There is also standardised information on skill needs such as provided by PIACC for OECD. CEDEFOP has been working on skills profiles – see, for example Cedefop (2013). Quantifying skill needs in Europe. Occupational skills profiles: methodology and application. Luxembourg Publications Office. Available from Internet: http://www.cedefop.europa.eu/
Eurostat collects information on labour markets in Europe. A list of relevant data sets can be found on the CEDEFOP website:
The Eurostat data (largely based on the European Labour Force Survey) has the advantage of being comparative throughout the Member States, but is less detailed or granular (especially at regional level) than much of the national data.

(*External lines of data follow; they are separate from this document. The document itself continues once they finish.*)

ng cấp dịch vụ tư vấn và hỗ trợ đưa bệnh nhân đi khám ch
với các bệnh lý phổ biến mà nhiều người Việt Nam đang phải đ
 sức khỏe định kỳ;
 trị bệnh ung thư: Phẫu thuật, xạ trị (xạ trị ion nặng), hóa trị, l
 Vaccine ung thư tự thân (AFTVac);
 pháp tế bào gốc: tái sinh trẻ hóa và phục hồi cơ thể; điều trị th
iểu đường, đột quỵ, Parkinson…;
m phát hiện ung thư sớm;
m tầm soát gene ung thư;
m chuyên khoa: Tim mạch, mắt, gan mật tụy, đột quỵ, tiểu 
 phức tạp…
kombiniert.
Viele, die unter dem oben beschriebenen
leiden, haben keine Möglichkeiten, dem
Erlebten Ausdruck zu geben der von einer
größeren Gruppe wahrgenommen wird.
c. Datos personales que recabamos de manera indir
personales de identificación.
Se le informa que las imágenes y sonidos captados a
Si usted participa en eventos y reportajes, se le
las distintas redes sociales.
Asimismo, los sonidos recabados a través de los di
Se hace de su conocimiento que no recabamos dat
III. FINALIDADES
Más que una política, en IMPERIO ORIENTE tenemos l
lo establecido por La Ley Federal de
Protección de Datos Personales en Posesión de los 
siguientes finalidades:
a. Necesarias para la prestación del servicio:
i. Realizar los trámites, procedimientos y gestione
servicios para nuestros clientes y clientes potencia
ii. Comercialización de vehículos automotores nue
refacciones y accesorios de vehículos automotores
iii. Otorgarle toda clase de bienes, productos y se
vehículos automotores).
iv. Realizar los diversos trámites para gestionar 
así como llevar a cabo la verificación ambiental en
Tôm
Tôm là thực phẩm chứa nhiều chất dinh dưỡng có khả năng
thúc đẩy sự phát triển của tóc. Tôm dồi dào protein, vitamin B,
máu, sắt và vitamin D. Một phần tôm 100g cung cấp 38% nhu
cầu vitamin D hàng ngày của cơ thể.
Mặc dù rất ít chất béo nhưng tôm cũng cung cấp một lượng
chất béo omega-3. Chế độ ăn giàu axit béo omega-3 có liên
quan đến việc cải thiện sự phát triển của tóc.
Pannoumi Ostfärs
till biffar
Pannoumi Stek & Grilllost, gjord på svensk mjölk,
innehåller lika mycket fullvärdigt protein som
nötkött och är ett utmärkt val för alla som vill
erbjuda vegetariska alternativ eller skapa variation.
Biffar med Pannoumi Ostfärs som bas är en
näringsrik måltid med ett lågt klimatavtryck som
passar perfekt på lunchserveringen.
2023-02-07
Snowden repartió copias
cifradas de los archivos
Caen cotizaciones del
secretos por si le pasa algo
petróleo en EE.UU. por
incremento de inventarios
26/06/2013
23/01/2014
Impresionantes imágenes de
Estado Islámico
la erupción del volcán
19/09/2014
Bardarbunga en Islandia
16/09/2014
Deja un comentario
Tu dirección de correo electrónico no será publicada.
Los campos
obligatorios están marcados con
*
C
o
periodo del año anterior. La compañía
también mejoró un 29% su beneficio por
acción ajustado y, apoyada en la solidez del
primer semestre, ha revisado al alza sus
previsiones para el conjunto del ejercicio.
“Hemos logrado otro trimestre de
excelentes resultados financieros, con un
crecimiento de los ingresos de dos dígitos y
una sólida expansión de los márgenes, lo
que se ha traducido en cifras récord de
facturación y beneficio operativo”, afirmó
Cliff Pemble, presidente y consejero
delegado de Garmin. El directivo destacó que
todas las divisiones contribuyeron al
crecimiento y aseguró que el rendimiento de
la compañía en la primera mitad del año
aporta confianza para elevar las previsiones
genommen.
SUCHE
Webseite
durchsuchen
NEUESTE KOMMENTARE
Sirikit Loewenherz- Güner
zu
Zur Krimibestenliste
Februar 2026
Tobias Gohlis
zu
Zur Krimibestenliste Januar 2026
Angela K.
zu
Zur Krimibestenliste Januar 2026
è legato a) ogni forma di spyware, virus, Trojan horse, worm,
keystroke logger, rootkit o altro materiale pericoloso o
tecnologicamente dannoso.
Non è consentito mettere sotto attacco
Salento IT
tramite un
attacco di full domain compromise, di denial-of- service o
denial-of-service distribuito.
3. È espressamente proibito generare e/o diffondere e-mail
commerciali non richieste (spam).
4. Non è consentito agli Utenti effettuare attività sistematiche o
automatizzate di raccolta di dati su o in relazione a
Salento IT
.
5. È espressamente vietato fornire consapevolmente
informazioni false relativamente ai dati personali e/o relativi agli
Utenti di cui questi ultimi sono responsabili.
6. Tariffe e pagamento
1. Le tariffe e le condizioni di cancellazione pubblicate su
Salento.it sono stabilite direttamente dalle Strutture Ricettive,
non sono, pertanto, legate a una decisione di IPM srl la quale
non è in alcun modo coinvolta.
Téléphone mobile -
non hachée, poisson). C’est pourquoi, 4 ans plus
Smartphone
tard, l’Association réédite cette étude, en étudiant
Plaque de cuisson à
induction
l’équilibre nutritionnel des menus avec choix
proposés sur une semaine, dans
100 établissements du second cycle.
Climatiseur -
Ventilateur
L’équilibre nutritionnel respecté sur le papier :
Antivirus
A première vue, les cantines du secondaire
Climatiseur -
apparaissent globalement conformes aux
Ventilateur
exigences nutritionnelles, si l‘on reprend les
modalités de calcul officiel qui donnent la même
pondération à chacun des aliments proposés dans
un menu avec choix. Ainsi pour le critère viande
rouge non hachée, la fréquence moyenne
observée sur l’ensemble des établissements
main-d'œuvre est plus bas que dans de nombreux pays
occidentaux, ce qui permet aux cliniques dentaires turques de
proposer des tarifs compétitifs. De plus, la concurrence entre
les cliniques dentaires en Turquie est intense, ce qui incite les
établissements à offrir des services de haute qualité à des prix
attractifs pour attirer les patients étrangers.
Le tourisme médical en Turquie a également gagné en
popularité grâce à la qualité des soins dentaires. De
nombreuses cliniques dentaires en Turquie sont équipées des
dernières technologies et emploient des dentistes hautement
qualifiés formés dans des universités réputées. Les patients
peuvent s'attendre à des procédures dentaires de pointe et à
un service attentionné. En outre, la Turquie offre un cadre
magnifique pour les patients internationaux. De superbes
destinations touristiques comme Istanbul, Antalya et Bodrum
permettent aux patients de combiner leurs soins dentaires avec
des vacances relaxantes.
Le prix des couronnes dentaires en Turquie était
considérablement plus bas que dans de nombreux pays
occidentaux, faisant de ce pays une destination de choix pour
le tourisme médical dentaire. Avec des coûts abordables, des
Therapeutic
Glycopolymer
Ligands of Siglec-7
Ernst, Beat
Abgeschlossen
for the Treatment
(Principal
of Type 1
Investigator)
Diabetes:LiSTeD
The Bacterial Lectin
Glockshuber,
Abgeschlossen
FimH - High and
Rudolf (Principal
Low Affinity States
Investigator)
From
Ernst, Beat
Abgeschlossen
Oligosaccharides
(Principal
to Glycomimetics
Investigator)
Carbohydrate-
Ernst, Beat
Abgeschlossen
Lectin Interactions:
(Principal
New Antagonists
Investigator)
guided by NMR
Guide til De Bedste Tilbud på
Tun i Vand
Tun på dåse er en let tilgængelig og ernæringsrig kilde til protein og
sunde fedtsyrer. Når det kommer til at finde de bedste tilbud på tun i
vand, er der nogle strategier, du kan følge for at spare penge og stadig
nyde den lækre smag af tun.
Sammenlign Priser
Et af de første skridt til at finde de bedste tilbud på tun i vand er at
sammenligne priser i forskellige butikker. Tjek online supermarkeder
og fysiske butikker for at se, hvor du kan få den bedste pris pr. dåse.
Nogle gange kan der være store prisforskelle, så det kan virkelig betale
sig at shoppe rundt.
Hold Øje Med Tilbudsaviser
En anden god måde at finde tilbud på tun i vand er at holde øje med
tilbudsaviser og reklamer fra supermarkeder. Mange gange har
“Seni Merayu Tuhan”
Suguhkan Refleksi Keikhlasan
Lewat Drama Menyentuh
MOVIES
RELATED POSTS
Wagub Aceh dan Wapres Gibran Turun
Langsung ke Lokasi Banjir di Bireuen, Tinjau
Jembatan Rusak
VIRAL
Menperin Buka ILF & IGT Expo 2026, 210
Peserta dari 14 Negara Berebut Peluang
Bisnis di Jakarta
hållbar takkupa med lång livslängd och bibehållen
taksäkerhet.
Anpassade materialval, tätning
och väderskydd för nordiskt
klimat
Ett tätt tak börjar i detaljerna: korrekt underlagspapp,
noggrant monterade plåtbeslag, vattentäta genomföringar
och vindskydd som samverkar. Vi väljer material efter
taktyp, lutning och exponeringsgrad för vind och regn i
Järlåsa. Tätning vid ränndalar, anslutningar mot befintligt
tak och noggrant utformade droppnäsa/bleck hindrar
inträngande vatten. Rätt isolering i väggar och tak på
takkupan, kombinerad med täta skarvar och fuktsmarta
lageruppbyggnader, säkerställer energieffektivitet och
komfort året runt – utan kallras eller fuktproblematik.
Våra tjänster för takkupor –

It should also be noted that the degree of commitment to and implementation of Open Data varies across Member States. Even where there is a strong commitment as in the UK there may be issues arising from non-disclosure based on full survey data. Furthermore much data may require considerable effort in cleaning and normalisation, and is often published in formats which are difficult to manipulate (e.g. PDF).
A useful next stage would be to undertake a survey of Employ ID partners and Associate partner member states to ascertain demand for LMI tools by PES and their access to LMI. Together with the development of a beta system for DWP in the UK, this would form the central actions for the second phase of the work by the Employ-ID LMI tool team.